Tour de Flanders: The One-Day Race That Breaks Riders
First time I watched the Ronde van Vlaanderen, I had no idea what was happening. Narrow roads, weird cobblestones, short steep hills with unpronounceable names. Why was everyone so excited about this?
Then I saw what happens on the Koppenberg. Riders slipping on wet stones, some actually falling, others grinding to a near standstill on a 22% gradient. Now I get it. This race is different.
What Makes It Special
Most races favor certain types of riders. Grand Tours reward skinny climbers. Flat races go to sprinters. Flanders punishes everyone equally.
The course is around 260 kilometers of Belgian pain. You hit maybe 17 short, steep climbs. Many are cobblestoned. The weather is usually terrible – wet, cold, sometimes both. By the end, the strongest riders have maybe 30 others for company. Everyone else is scattered across the Belgian countryside, questioning their life choices.
The climbs are brutal in a unique way. The Koppenberg is barely 600 meters long but hits 22% in places. On wet cobblestones. In a pack of tired riders. One mistake and you are walking.
Climbs I Actually Remember
The Oude Kwaremont is long and strategic. Not the steepest, but it keeps coming. Watch where attacks go here – often the decisive moves start on this climb.
The Paterberg is short and savage. 360 meters at 12.9% average but with sections way steeper. If you are not in position at the bottom, forget it. The crowds pack in so tight you can barely see the riders.
Koppenberg is just mean. Cobbles the size of your fist. Impossible to predict how your bike will react. I have seen footage of riders stuck in one spot, wheel spinning, crowd pushing them forward. Wild stuff.
Riders Who Own This Race
Tom Boonen and Fabian Cancellara defined Flanders for years. Boonen won four times. Cancellara three. Both had this ability to hurt everyone on the cobbles and just ride away.
The current crop includes van der Poel and Pogacar – different racing styles but similar ability to dominate one-day races. Watching them attack on the same climb is peak cycling entertainment.
Belgian riders treat this race like a national championship. The pressure on them is enormous. When a Belgian wins, the celebration goes for days.
How to Actually Watch It
The race runs during a weird time slot for Americans – middle of the morning usually. Plan for it like you would a Super Bowl. Get snacks, clear your schedule, accept that you will be unavailable for about four hours.

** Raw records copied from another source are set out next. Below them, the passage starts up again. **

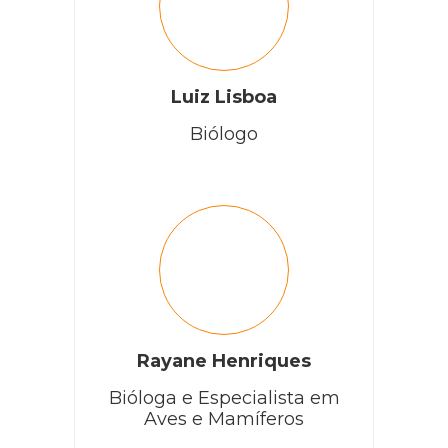
Luiz Lisboa
Biólogo
Rayane Henriques
Bióloga e Especialista em
Aves e Mamíferos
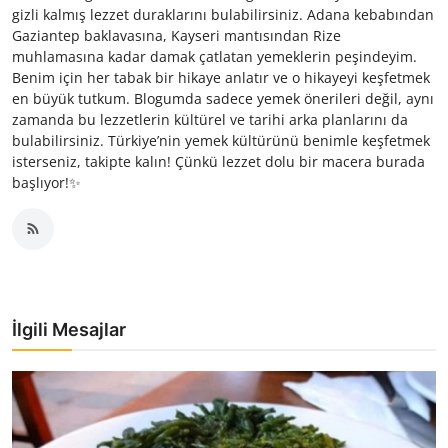
gizli kalmış lezzet duraklarını bulabilirsiniz. Adana kebabından
Gaziantep baklavasına, Kayseri mantısından Rize
muhlamasına kadar damak çatlatan yemeklerin peşindeyim.
Benim için her tabak bir hikaye anlatır ve o hikayeyi keşfetmek
en büyük tutkum. Blogumda sadece yemek önerileri değil, aynı
zamanda bu lezzetlerin kültürel ve tarihi arka planlarını da
bulabilirsiniz. Türkiye’nin yemek kültürünü benimle keşfetmek
isterseniz, takipte kalın! Çünkü lezzet dolu bir macera burada
başlıyor!✨
İlgili Mesajlar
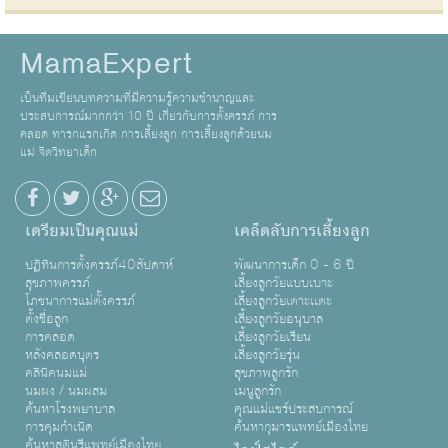
MamaExpert
เป็นทีมเขียนบทความที่มีความรู้ความชำนาญและ
ประสบการณ์มากกว่า 10 ปี เกี่ยวกับการตั้งครรภ์ การ
คลอด ทารกแรกเกิด การเลี้ยงลูก การเลี้ยงลูกด้วยนม
แม่ จิตวิทยาเด็ก
เตรียมเป็นคุณแม่
เคล็ดลับการเลี้ยงลูก
ปฏิทินการตั้งครรภ์40สัปดาห์
พัฒนาการเด็ก 0 - 6 ปี
สุขภาพครรภ์
เลี้ยงลูกวัยแบบเบาะ
โภชนาการแม่ตั้งครรภ์
เลี้ยงลูกวัยเตาะเเตะ
ตั้งชื่อลูก
เลี้ยงลูกวัยอนุบาล
การคลอด
เลี้ยงลูกวัยเรียน
หลังคลอดบุตร
เลี้ยงลูกวัยรุ่น
คลินิคนมแม่
สุขภาพลูกรัก
นมผง / นมผสม
เมนูลูกรัก
ค้นหาโรงพยาบาล
คุณแม่แชร์ประสบการณ์
การคุมกำเนิด
ค้นหากุมารแพทย์เมืองไทย
ค้นหาสูตินรีแพทย์เมืองไทย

The final 70km is where the race really happens. Before that, breakaways form and get caught, positioning happens, but the main action waits. Tune in around then if you cannot manage the whole thing.
Commentary helps a lot for this race. The geography is confusing if you do not know the course. Good commentary explains why a certain move on the Kwaremont matters more than an attack an hour earlier.
My Bucket List
I want to ride some of these climbs myself. Not during the race obviously. But they open the roads other times of year. People make pilgrimages to attempt the Muur or the Koppenberg.
My friend did the amateur sportive that runs on the same course. Said the Koppenberg nearly killed him and he is a pretty strong rider. The stones are worse than any video conveys.
Why This Race Matters
Flanders is one of the five Monuments – the oldest and most prestigious one-day races. Winning it places you in elite company. Careers are defined by performances here.
The racing style is also unique. Grand Tour tactics do not work. You cannot save energy for tomorrow – there is no tomorrow. Everyone gives everything. Makes for unpredictable, aggressive racing.
This Year
The 2024 edition delivered exactly what we expect from Flanders. Attacks, crashes, drama. Will not spoil results here in case you have not watched yet, but seek it out if you missed it.
Already counting down to next year. The Ronde is cycling at its most brutal and beautiful. Once you understand what is happening, you cannot look away.